L’ignorance, une imprudence

Le décompte du nombre de journalistes tués pourrait être perçu comme un réflexe corporatiste d’une profession nombriliste. Ces chiffres, cependant, sont le baromètre de l’état de mauvaise santé démocratique de nombreuses sociétés. L’assassinat de journalistes est le plus souvent un indice de l’absence de l’Etat de droit dans des pays où les forces de l’ordre, les magistrats et le monde politique sont corrompus ou intimidés par des « pouvoirs de fait », comme la grande criminalité, les milieux affairistes, les groupes terroristes ou paramilitaires.

L’impact de ce « journalisme interdit » ne se limite pas non plus aux pays directement impliqués. Dans un monde globalisé, les attaques contre les journalistes signifient que des sujets qui concernent l’ensemble du monde ne sont pas couverts ou trop peu.

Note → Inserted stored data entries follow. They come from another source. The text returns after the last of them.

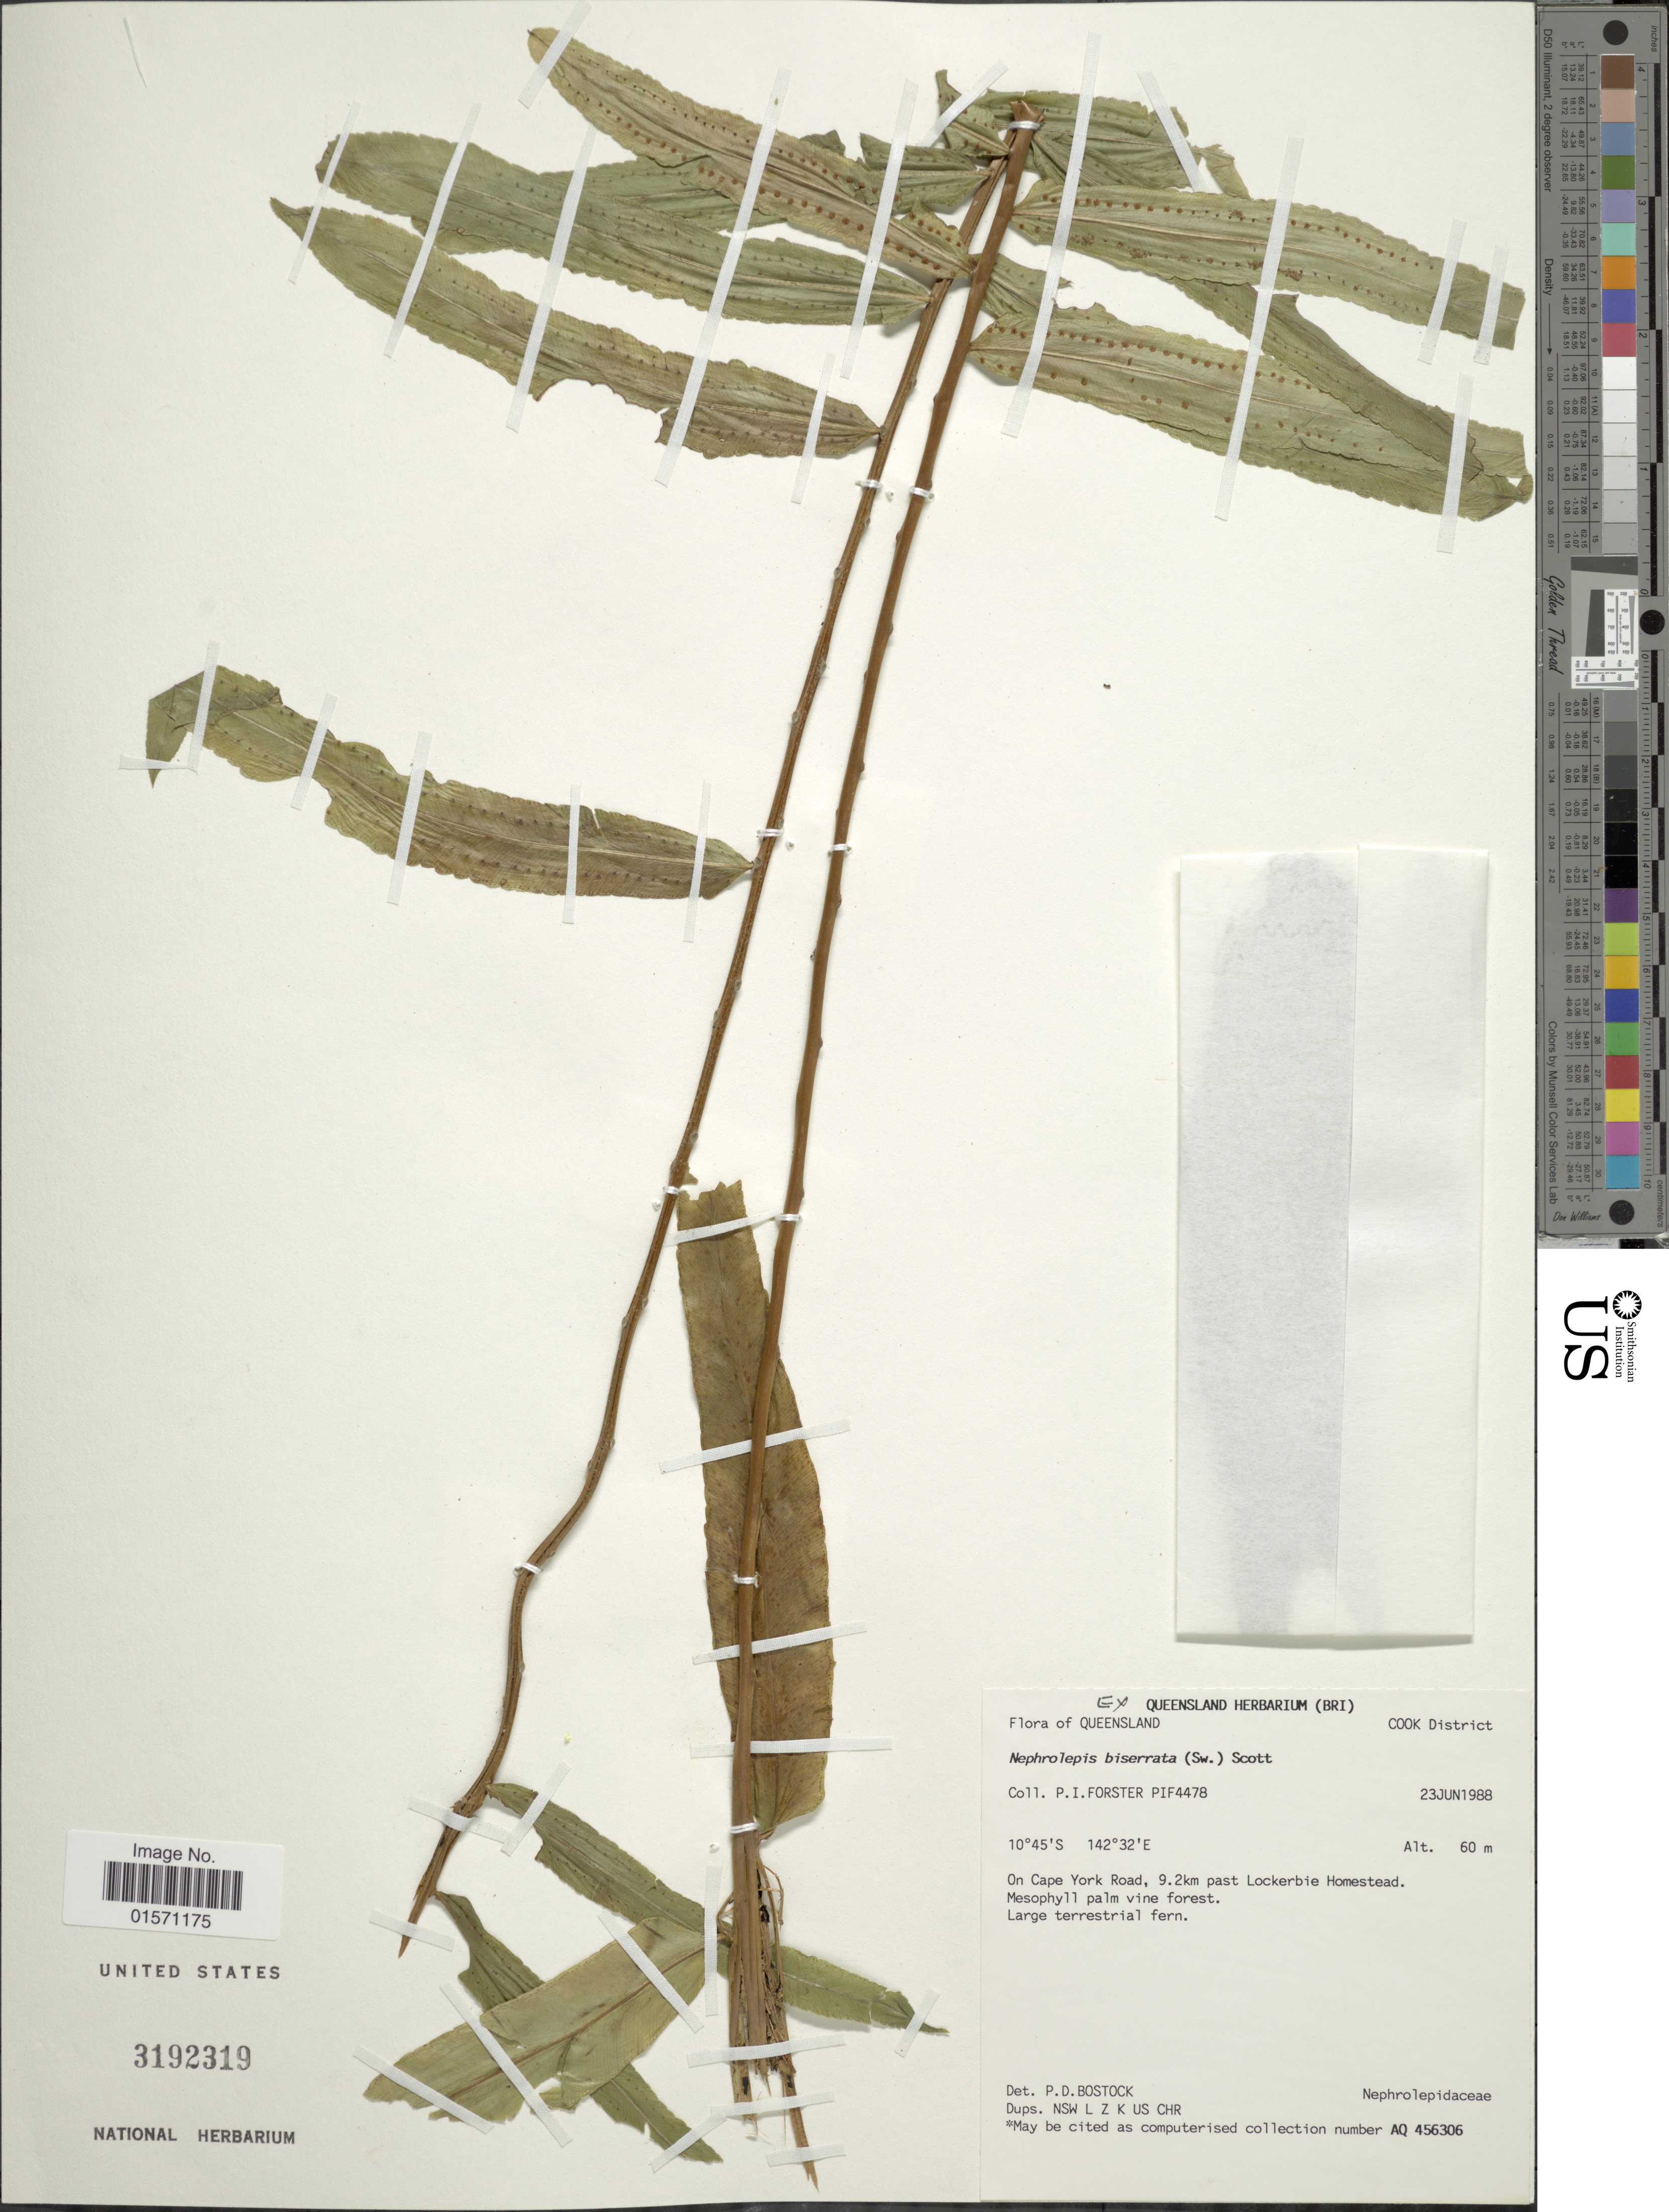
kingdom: Plantae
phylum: Tracheophyta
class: Polypodiopsida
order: Polypodiales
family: Nephrolepidaceae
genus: Nephrolepis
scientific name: Nephrolepis biserrata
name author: (Sw.) Schott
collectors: P. Forster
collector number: PIF4478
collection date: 1988-06-23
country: Australia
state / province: Queensland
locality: Cook District. On Cape York Road, 9.2km past Lockerbie Homestead. Mesophyll palm vine forest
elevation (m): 60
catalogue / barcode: US 3192319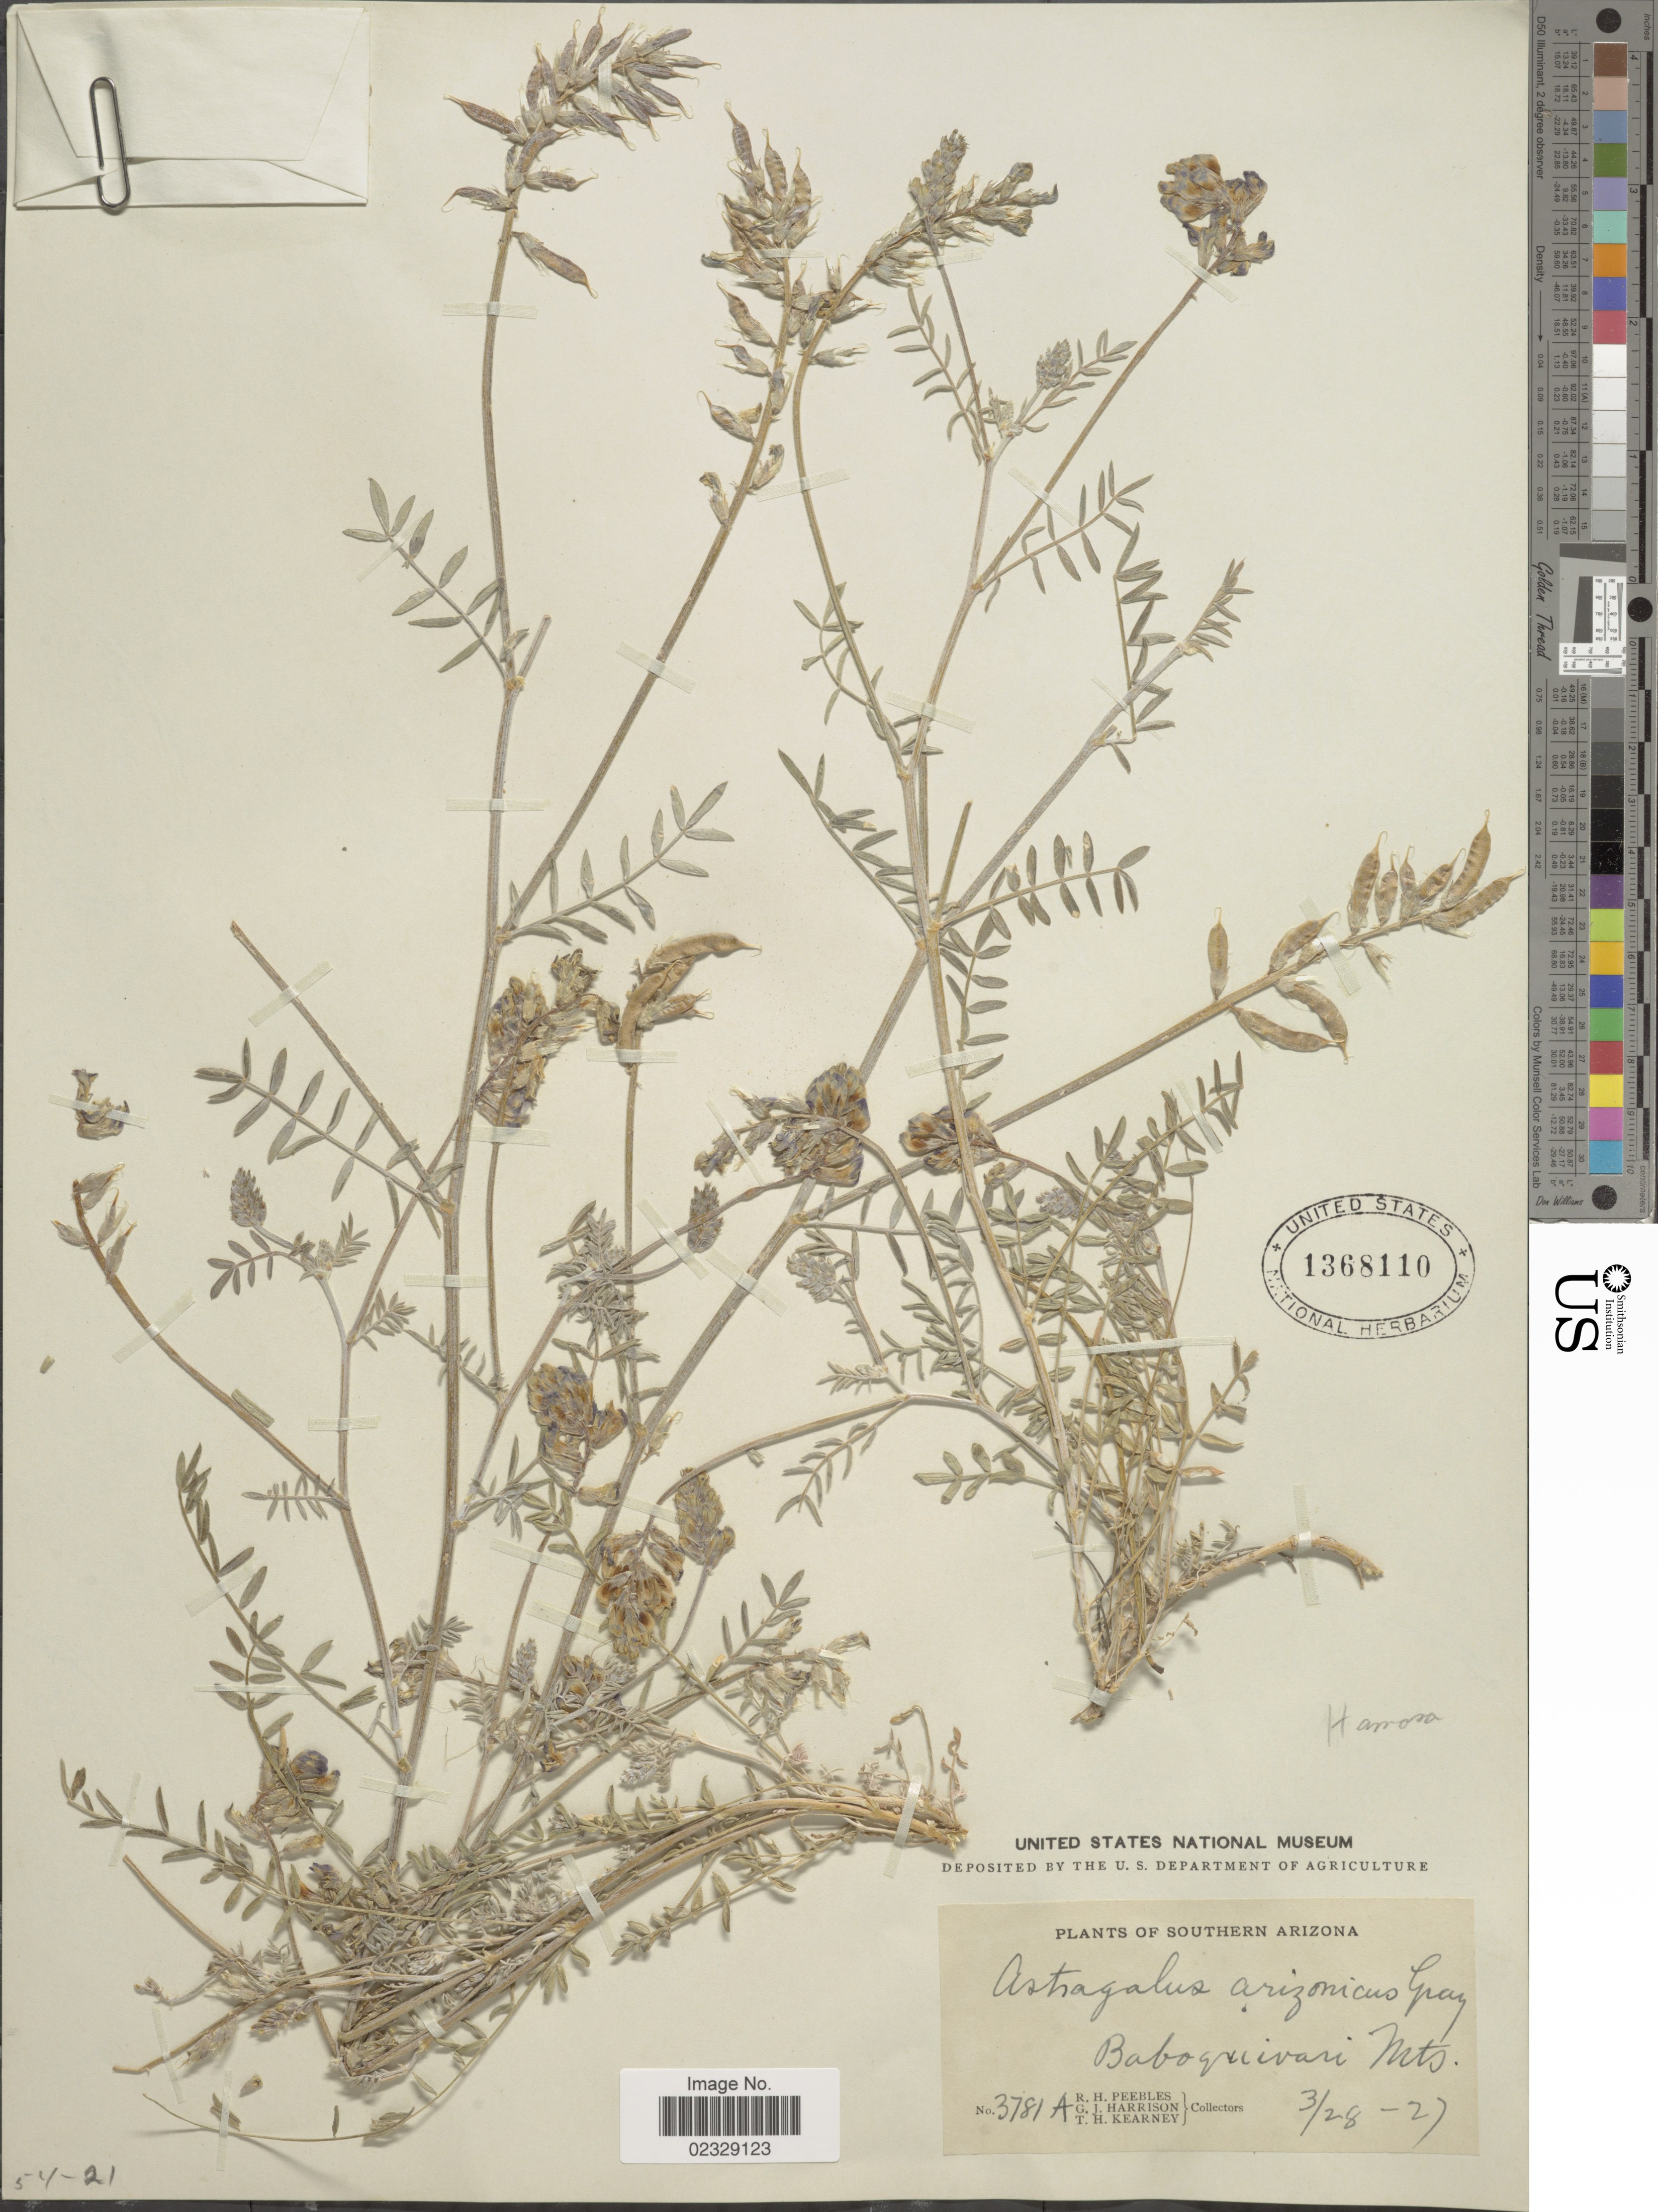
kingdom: Plantae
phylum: Tracheophyta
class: Magnoliopsida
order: Fabales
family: Fabaceae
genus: Astragalus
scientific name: Astragalus arizonicus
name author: A. Gray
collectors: R. H. Peebles, G. J. Harrison & T. H. Kearney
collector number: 3781A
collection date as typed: Transcribed d/m/y: 28/3/27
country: United States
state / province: Arizona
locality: Southern Arizona, Baboquivari Mts.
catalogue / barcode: US 1368110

La défense de la liberté de la presse et de la sécurité des journalistes est une valeur en soi, car elle est le levier des autres libertés et c’est dans cet esprit que les associations internationales soutiennent leurs collègues d’Egypte ou du Pakistan. Mais cette liberté est aussi une assurance-vie dans un monde tourmenté où l’ignorance est une imprudence. C’est en effet dans ce silence forcé, imposé par les assassinats et les intimidations, que se meuvent les groupes qui menacent nos sociétés.